[Text segment]
= = =

Dangerous implications of Israeli Supreme Court decision to allow forced displacement of Atir-Umm al-Hiran for remaining unrecognized Bedouin villages in Naqab

Adalah is issuing an update to this position paper after the Israeli Supreme Court, on 17 January 2016, rejected the villagers’ request for a further hearing on the case. Initially issued July 2015.

[CLICK HERE to read the full position paper with references in PDF format]


  • Legally, the Atir-Umm al-Hiran case is critical because the Court’s approval of the state’s plans to destroy the village means that the state can also destroy the other 35 unrecognized Bedouin villages;
  • The Court’s decision goes beyond existing Prawer legislation and makes it largely redundant;
  • The Court’s decision is legally flawed in that it contradicts previous Supreme Court precedent and  fails to recognize Bedouin citizens’ basic constitutional rights;
  • The ruling has parallels to the Court’s decision in the case of Susiya, a West Bank Bedouin village, and highlights the state’s common policy of forced displacement on both sides of the Green Line.


The Supreme Court’s decision in the Umm al-Hiran case


On 5 May 2015, after 13 years of litigation, the Israeli Supreme Court (SCT) issued its final decision in the case of the unrecognized Bedouin village of Atir-Umm al-Hiran, located in the Naqab (Negev) desert in southern Israel. The 2-1 decision sets a very dangerous precedent by confirming that the state is now legally authorized to demolish the village and forcibly displace its residents, despite the fact that they hold full Israeli citizenship, and for the sole purpose of building a new Jewish town called ‘Hiran’ on its ruins, and grazing area. In its ruling, the SCT acknowledged the state’s intention to demolish the Bedouin village in order to build a town “with a Jewish majority”.

= = =

Page images and extracted text
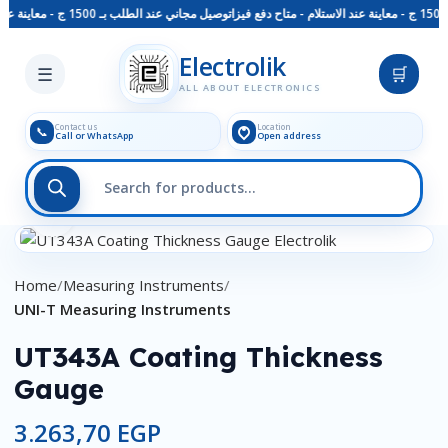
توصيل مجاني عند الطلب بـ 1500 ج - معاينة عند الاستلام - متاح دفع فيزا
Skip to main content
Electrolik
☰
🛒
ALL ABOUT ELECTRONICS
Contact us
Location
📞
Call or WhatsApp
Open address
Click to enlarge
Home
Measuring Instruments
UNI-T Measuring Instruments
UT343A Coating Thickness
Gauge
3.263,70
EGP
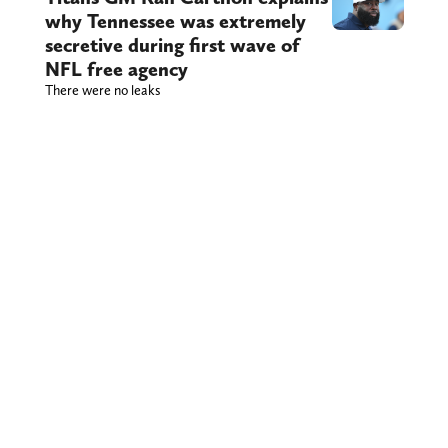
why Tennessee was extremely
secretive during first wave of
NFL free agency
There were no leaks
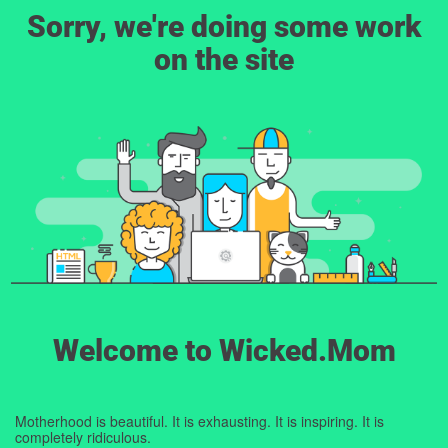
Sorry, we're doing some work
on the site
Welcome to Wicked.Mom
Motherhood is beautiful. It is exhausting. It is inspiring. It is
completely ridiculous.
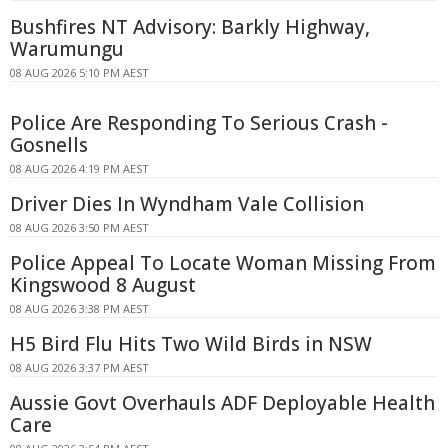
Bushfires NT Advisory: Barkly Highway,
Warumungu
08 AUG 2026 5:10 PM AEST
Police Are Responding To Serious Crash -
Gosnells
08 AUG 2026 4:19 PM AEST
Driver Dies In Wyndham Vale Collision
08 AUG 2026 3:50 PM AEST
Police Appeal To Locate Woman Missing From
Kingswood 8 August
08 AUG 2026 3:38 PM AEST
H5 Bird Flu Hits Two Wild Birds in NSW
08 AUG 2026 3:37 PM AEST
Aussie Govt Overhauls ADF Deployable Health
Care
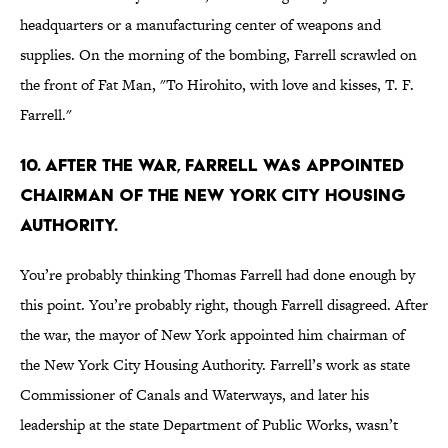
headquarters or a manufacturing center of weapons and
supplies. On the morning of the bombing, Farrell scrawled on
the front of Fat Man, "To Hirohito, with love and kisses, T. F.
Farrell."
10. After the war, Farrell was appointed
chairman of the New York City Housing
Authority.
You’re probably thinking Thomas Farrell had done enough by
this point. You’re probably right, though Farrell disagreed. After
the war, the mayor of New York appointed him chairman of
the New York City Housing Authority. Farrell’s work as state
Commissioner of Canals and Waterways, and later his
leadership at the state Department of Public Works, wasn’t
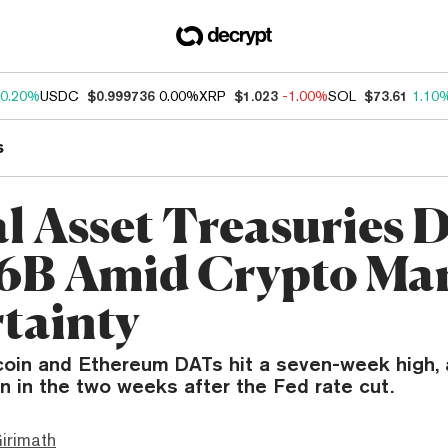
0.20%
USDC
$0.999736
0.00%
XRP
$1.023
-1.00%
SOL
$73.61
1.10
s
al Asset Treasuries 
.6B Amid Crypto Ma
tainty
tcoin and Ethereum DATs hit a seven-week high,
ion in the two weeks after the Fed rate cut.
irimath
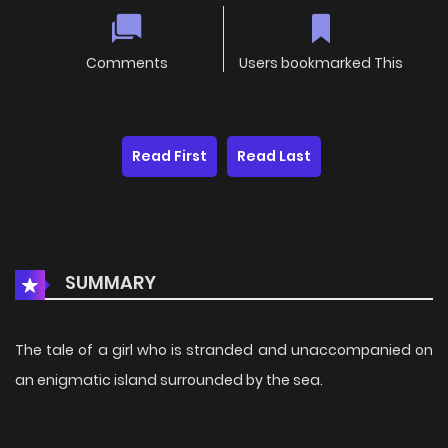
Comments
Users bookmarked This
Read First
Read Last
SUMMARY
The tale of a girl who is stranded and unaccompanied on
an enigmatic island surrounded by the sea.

= = =

[Required tasks]
A: In the position paper on Atir-Umm al-Hiran, on what date did the Israeli Supreme Court issue its final decision in the village's case?
B: Carry on the position paper on Atir-Umm al-Hiran from the point where it stops.
These records were drawn from a separate source.

[Answers by item number]
A: 5 May 2015

B:
Beyond the immediate and disastrous consequences for the c. 1,000 inhabitants of Atir-Umm al-Hiran, the SCT’s ruling has stark legal and practical implications for the 35 unrecognized villages and their 70,000 indigenous Bedouin inhabitants. It gives the state wide discretion to evacuate citizens from state land in the absence of a compelling public purpose and facilitates the implementation of further plans to displace the Bedouin in the unrecognized villages and dispossess this community of its remaining land.



1. If it can happen to Atir-Umm al-Hiran, it can happen to the other unrecognized villages…


Indeed, the forced displacement of Atir-Umm al-Hiran can be regarded as a ‘hard’ legal case for the state. In demolition and evacuation cases, the state generally makes two kinds of legal arguments against those Bedouin whom it wants to displace from their land: (1) that they are “trespassers” on state land, and/or (2) that the land on which they live is not suitable for construction or residential use.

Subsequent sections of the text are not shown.